Adaptation of Conventional Wheat Flour Mill to Refine Sorghum, Corn, and Cowpea

Abstract

This study evaluated the refinement of sorghum, corn, and cowpea grains using the processing steps and equipment originally designed for wheat milling that consists of a conventional gradual reduction system. The need to mill these grains resulted from a desire to produce alternative ingredients for developing new fortified blended extruded foods used for food aid programming. Milling of white sorghum grain resulted in a crude protein content of 7.4% (wb) for both whole and coarse-milled flour. The crude protein content in whole fine-milled sorghum was 6.8% (wb), which was significantly lower than that of whole coarse flour at 9.3% (wb).

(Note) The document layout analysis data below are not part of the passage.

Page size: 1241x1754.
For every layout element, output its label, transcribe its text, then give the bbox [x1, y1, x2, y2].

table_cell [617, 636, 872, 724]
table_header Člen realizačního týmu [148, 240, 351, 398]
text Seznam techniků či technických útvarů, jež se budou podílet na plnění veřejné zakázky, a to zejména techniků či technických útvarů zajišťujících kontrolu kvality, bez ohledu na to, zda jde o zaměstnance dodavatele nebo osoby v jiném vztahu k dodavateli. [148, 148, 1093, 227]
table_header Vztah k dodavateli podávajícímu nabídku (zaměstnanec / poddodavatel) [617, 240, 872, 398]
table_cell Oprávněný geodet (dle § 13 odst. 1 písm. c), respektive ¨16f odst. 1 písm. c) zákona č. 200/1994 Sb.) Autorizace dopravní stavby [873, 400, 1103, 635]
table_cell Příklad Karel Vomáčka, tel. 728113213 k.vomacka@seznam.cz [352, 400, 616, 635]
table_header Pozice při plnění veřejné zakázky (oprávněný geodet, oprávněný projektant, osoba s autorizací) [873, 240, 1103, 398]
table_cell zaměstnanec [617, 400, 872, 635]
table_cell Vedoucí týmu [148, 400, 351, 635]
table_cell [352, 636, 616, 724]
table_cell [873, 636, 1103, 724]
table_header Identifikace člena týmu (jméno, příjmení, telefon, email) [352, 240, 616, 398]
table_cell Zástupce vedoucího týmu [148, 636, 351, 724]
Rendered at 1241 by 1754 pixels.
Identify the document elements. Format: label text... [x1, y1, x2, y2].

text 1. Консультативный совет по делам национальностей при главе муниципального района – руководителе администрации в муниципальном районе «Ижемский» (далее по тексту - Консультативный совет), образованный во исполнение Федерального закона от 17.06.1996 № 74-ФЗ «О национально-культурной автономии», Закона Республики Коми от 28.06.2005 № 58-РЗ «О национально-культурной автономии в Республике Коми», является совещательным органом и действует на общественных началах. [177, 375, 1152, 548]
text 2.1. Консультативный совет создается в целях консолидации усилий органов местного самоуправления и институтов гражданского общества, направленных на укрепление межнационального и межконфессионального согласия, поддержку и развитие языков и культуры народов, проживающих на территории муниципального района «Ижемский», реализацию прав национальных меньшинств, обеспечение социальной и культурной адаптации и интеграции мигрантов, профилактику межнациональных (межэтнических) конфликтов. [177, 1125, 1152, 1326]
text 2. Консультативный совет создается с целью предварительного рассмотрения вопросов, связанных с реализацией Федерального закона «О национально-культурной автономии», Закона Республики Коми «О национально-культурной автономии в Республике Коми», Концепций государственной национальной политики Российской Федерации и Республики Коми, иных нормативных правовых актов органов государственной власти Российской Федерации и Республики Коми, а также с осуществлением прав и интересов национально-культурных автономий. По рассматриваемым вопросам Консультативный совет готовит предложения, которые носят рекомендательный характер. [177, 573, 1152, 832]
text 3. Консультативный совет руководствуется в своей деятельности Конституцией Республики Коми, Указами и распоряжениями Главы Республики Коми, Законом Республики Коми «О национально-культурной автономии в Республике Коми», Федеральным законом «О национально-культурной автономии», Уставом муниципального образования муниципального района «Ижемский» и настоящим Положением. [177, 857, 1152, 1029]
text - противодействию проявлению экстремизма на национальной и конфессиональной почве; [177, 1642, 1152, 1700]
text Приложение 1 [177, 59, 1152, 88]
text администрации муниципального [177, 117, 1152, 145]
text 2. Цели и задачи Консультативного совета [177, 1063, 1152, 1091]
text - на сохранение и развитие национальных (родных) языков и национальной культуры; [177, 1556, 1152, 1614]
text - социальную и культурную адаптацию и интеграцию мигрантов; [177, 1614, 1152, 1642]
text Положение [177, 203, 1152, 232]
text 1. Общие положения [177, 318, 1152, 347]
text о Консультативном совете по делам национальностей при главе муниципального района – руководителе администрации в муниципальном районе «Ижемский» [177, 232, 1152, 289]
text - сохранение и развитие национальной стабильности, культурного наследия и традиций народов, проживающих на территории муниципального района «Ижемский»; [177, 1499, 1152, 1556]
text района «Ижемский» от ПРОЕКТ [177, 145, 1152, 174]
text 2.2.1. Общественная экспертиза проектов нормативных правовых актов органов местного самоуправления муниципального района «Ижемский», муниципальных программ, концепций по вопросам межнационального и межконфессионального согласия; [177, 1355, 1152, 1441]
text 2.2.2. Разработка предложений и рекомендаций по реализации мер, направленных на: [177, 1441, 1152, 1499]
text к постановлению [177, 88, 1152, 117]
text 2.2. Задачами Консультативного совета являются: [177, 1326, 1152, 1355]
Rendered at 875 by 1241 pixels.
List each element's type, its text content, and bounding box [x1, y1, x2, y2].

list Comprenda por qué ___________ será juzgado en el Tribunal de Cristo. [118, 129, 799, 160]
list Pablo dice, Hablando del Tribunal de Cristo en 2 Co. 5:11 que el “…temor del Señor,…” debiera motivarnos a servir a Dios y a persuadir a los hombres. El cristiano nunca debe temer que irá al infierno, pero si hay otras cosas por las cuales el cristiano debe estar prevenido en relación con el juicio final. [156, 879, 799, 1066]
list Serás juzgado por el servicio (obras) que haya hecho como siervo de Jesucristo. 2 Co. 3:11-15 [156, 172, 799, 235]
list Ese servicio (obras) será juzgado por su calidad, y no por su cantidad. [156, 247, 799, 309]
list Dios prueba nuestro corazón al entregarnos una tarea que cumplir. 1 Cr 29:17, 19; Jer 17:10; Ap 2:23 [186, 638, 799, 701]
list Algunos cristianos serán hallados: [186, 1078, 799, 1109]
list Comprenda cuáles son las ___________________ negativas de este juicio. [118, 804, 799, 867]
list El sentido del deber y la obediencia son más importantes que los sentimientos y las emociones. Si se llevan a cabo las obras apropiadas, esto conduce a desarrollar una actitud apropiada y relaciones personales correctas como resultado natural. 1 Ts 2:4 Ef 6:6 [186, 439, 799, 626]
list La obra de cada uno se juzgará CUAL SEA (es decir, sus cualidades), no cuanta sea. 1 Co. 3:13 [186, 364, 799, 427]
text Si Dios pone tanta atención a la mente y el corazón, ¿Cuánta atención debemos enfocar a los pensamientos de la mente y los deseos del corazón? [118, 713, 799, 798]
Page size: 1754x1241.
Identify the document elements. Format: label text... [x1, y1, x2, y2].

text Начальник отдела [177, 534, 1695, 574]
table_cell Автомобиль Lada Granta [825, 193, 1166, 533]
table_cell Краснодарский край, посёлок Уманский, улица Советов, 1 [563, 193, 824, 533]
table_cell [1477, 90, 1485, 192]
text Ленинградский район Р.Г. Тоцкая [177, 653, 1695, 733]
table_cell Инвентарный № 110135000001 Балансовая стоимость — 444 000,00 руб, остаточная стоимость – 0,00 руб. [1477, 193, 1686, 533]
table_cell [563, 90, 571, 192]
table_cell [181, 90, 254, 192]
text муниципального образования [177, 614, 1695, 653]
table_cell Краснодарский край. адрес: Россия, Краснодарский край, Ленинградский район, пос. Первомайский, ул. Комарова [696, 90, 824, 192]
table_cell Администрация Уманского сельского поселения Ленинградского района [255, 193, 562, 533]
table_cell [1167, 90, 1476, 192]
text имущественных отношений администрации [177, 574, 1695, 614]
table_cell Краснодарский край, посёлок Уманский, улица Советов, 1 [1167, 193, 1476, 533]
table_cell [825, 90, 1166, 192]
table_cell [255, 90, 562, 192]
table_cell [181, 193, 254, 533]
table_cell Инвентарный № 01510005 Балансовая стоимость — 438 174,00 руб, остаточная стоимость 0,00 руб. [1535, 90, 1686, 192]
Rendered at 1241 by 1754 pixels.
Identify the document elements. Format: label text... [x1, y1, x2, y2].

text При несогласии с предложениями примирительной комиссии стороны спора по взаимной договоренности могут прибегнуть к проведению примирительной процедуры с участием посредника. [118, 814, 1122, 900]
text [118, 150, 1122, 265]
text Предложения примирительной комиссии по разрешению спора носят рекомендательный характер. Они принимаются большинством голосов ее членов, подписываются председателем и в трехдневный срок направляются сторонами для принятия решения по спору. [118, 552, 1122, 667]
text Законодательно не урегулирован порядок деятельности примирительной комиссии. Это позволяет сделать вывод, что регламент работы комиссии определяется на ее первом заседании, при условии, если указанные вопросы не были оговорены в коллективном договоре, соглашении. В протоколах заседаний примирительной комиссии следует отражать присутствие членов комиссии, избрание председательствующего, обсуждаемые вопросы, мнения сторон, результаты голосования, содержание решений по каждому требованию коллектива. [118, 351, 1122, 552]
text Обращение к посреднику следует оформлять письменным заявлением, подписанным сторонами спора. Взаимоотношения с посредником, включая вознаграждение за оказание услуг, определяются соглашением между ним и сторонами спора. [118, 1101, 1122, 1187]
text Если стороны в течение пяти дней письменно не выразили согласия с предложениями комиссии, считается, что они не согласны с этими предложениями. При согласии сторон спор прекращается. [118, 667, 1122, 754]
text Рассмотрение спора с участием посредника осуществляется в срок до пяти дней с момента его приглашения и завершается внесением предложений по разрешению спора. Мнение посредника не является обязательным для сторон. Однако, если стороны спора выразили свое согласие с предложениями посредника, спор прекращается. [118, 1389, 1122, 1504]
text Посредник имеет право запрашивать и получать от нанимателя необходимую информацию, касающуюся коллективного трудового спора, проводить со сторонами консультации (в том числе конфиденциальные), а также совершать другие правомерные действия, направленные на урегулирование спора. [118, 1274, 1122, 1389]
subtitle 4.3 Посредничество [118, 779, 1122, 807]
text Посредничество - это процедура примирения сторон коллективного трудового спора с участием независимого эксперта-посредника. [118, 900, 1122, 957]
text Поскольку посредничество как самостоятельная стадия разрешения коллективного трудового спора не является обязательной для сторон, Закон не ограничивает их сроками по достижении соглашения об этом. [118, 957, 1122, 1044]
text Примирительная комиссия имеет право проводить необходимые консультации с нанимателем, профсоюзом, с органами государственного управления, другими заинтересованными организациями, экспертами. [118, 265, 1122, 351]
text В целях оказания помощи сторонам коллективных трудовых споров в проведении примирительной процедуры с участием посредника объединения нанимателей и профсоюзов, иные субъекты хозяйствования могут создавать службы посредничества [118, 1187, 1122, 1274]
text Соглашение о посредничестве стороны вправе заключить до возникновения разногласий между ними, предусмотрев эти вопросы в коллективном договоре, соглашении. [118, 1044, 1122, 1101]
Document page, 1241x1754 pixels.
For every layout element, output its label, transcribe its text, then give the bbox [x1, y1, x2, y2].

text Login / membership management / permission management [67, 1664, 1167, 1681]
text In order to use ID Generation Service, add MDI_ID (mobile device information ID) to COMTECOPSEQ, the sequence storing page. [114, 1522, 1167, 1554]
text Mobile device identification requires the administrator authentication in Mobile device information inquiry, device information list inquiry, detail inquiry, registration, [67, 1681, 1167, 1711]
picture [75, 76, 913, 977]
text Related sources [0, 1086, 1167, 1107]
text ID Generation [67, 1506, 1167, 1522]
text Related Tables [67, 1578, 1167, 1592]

A decrease in the ash content of sorghum flour correlates with the decortication process. However, degermed corn, fine and coarse, had significantly different crude protein content of 6.0 ± 0.2% (wb) and 7.7 ± 0.06% (wb), respectively. Degerming of corn improved the quality of corn flour (fine and coarse) by reducing the crude fat content from 3.3 ± 0.18% (wb) to 1.2 ± 0.02% (wb) and 0.6 ± 0.13% (wb), respectively. This helped increase the starch content from 60.1 ± 0.28% (wb) in raw corn to 74.7 ± 0.93% (wb) and 71.8 ± 0.00% (wb) in degermed fine and coarse corn flour, respectively. Cowpea milling did not produce differences in the milling stream outputs when the crude fat and crude protein were compared. Whole flour from the grains had higher milling yields than decorticated flour. This study demonstrated that a mill dedicated to wheat size reduction can be adapted to refine other grains to high quality.